ANALYSIS OF EVIDENCE AND ARGUMENT

[8] Section 192(1) of the Labour Relations Act 66 of 1995 (the Act) directs that in any dispute of unfair dismissal the employee has to establish the existence of dismissal. Has the employee succeeded to show that indeed the employer dismissed her? In my considered view, the employee has dismally failed to establish any facts from which one can deduce that the employer has dismissed her. My reasons follow.

[9] From the evidence tendered by the employee, as highlighted above, it is apparent that she was unable to give any facts to persuade me that she was dismissed. There is no iota of evidence to underpin her allegations.

[10] On the contrary, the very facts that are common cause, as mentioned above, glaringly tell us that the very nature of the contract of employment between the parties was such that the intention was that hers would be a very temporary engagement, the lifespan of which was conditional upon the temporary absence of educators that were advised and/or allowed to be away from the workplace (school) because of their medical condition during the height of the Covid 19 pandemic.
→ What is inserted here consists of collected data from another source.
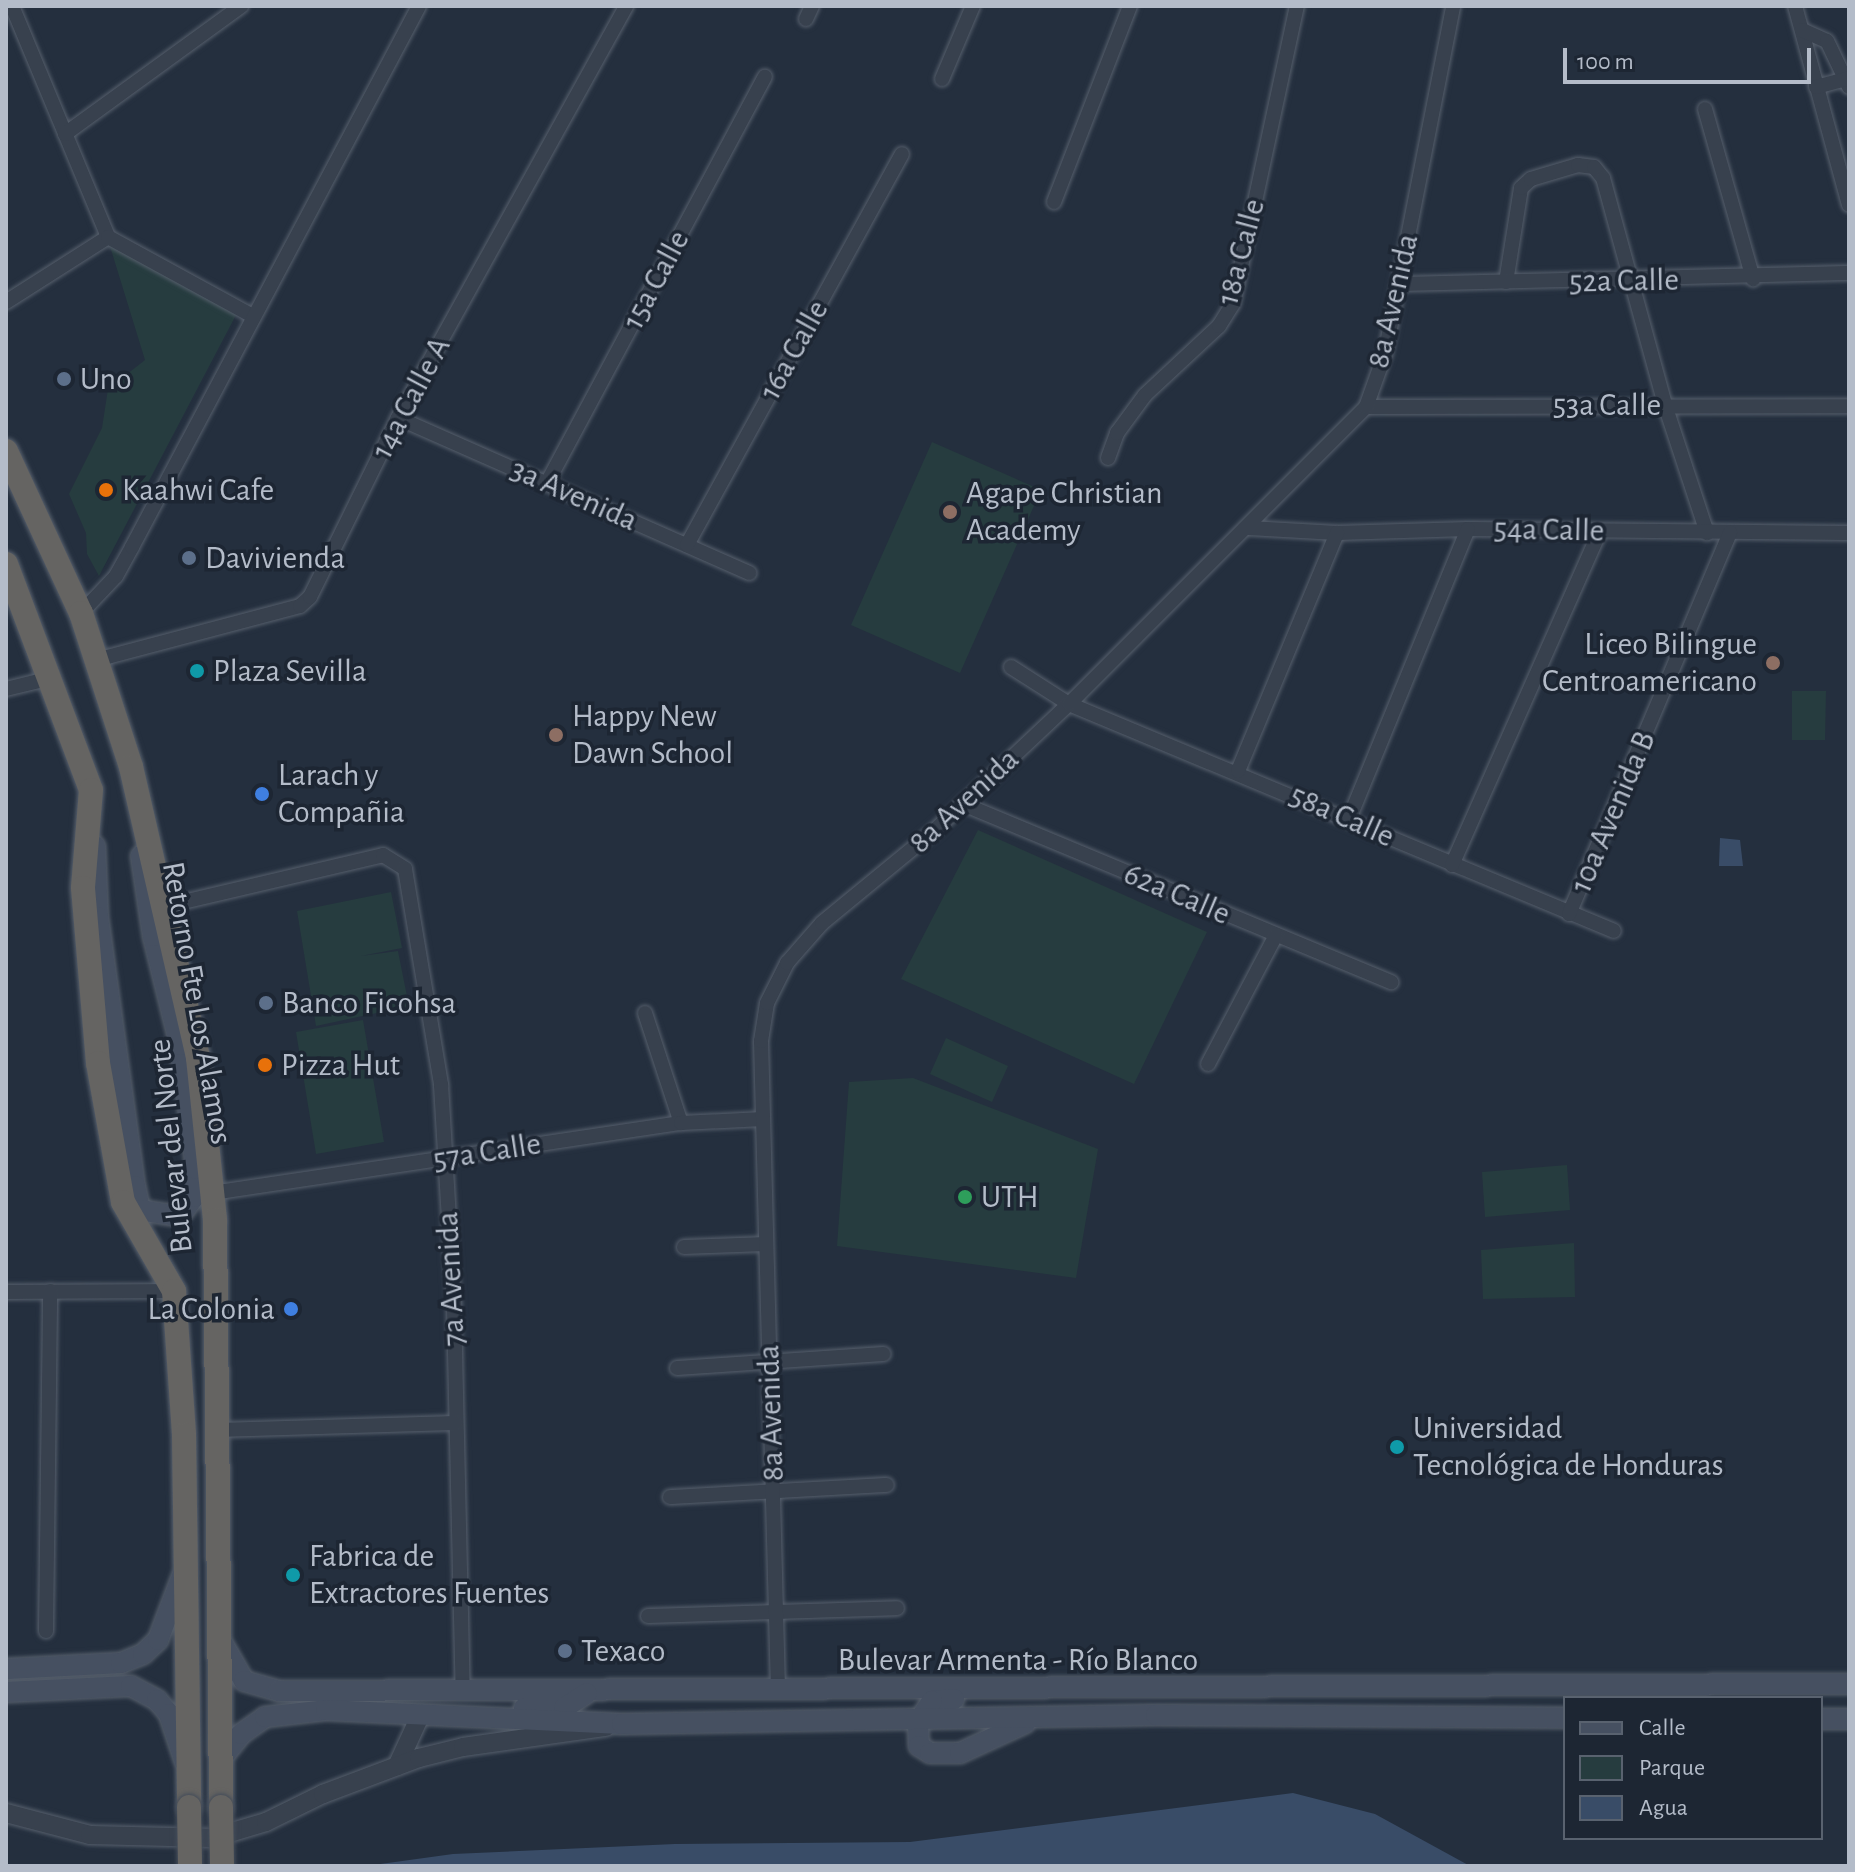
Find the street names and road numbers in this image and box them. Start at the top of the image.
street label: 18a Calle [1208,195,1274,309]
street label: 15a Calle [614,224,698,336]
street label: 8a Avenida [1359,230,1427,372]
street label: 52a Calle [1569,261,1679,301]
street label: 16a Calle [751,293,837,407]
street label: 14a Calle A [363,331,459,465]
street label: 53a Calle [1553,386,1661,424]
street label: 3a Avenida [505,450,643,540]
street label: 54a Calle [1493,510,1605,550]
street label: 10a Avenida B [1562,725,1664,899]
street label: 8a Avenida [901,740,1027,862]
street label: 58a Calle [1284,776,1400,856]
street label: 62a Calle [1118,855,1236,933]
street label: Retorno Fte Los Alamos [153,859,241,1147]
street label: Bulevar del Norte [141,1037,201,1255]
street label: 57a Calle [430,1125,544,1179]
street label: 7a Avenida [428,1211,474,1347]
street label: 8a Avenida [749,1344,793,1482]
street label: Bulevar Armenta - Río Blanco [838,1641,1198,1679]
It is not in dispute that the only reason the employee and many other educators like her were given fixed-term contracts was to act as substitutes in place of these permanent educators.

[11] The employee admits that all the educators that were temporarily away have since been recalled and are back to their permanent teaching posts. Also, all educators that were temporarily hired, as in the case of the employee, have been terminated on 31 December 2021. The employee was unable to explain how, under these circumstances, she still expected to be further employed. She could not present facts that indicate that there was any additional post that was offered to her at all.

[12] I thus find that given the abovementioned facts, it was highly inconceivable that the employer could sustain to employ the employee even when circumstances dictated that her services were no longer needed. I am of the considered view that the employee was fully aware that at some stage her contract would come to an end and same would not amount to a dismissal.

[13] I accordingly arrive at the inevitable conclusion and finding that the employee was not dismissed but instead her contract of employment came to an end in the agreed manner between the parties. When they entered into a fixed-term contract, both parties similarly agreed on the event that would automatically lead to the termination. When the employer notified the employee and all other temporary educators in her situation that it was the end of their contracts, it was merely an act that amounted to no more than giving effect to an implied term of the contract.


AWARD

[14] The employer did not dismiss the employee.


[15] The employee’s claim of unfair dismissal is hereby dismissed.